I am using Mothur 1.44.3
Sequence after aligning to the reference database:
summary.seqs(fastacurrent, count=current)
Start End NBases Ambigs Polymer NumSeqs
Minimum: 7 10 1 0 1 1
2.5%-tile: 987 1665 121 0 4 75423
25%-tile: 1006 1668 122 0 4 754226
Median: 1007 1668 122 0 4 1508451
75%-tile: 1007 1672 123 0 4 2262676
97.5%-tile: 1028 1684 128 0 5 2941478
Maximum: 1718 1718 132 0 8 3016900
Mean: 1005 1669 122 0 4
# of unique seqs: 47954
total # of seqs: 3016900
screen.seqs(fasta=current, count=current, summary=current, start=1006, end=1684, maxhomop=8)

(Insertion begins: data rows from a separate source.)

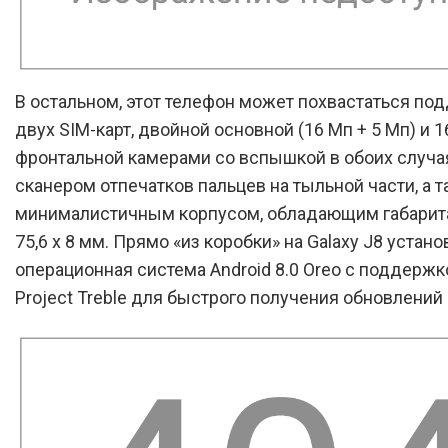
В остальном, этот телефон может похвастаться по
двух SIM-карт, двойной основной (16 Мп + 5 Мп) и 
фронтальной камерами со вспышкой в обоих случа
сканером отпечатков пальцев на тыльной части, а 
минималистичным корпусом, обладающим габарита
75,6 x 8 мм. Прямо «из коробки» на Galaxy J8 устан
операционная система Android 8.0 Oreo с поддерж
Project Treble для быстрого получения обновлений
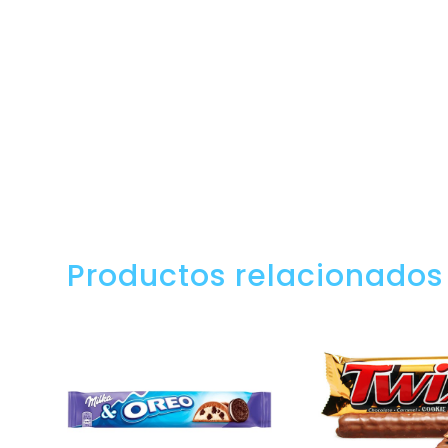
Productos relacionados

filter.seqs(fasta=current, vertical=T)
unique.seqs(fasta=current, count=current)
summary.seqs(fasta=current, count=current)
Start End NBases Ambigs Polymer NumSeqs
Minimum: 1 219 118 0 3 1
2.5%-tile: 17 219 123 0 3 558
25%-tile: 17 219 123 0 3 5579
Median: 17 219 123 0 3 11158
75%-tile: 18 219 131 0 4 16736
97.5%-tile: 18 219 131 0 5 21757
Maximum: 26 238 132 0 7 22314
Mean: 17 219 126 0 3
# of unique seqs: 1456
total # of seqs: 22314
So as you can see it removed almost 3 million sequences.
I have opened the .align file after the alignment to the reference database and the region between 987 - 1006 is a bit gappy for the majority of the sequences, but the sequences are good after that so I do not want to get rid of them. I would like to trim the database so all sequences start and end at the designated positions. I have tried running pcr.seqs and I get the exact same results. I have also tried to run scree.seqs with different start positions (e.g, 987, 1007) but that too deletes most of my database. I’ve looked into trim.seqs but that appears to only be used for trimming off adaptors/primers etc.
I am lost as to how to move forward without losing these sequences. Any insight would be greatly appreciated.